Starting at the line that contains "Portfolio lending can", return every line through the end of the entries below, exactly and with nothing else.

▽

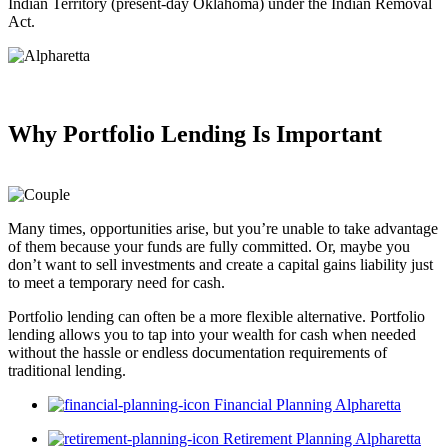
Indian Territory (present-day Oklahoma) under the Indian Removal
Act.
Why Portfolio Lending
Is Important
Many times, opportunities arise, but you’re unable to take advantage
of them because your funds are fully committed. Or, maybe you
don’t want to sell investments and create a capital gains liability just
to meet a temporary need for cash.
Portfolio lending can often be a more flexible alternative. Portfolio
lending allows you to tap into your wealth for cash when needed
without the hassle or endless documentation requirements of
traditional lending.
Financial Planning Alpharetta
Retirement Planning Alpharetta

△

§ Task response:
Portfolio lending can often be a more flexible alternative. Portfolio
lending allows you to tap into your wealth for cash when needed
without the hassle or endless documentation requirements of
traditional lending.
Financial Planning Alpharetta
Retirement Planning Alpharetta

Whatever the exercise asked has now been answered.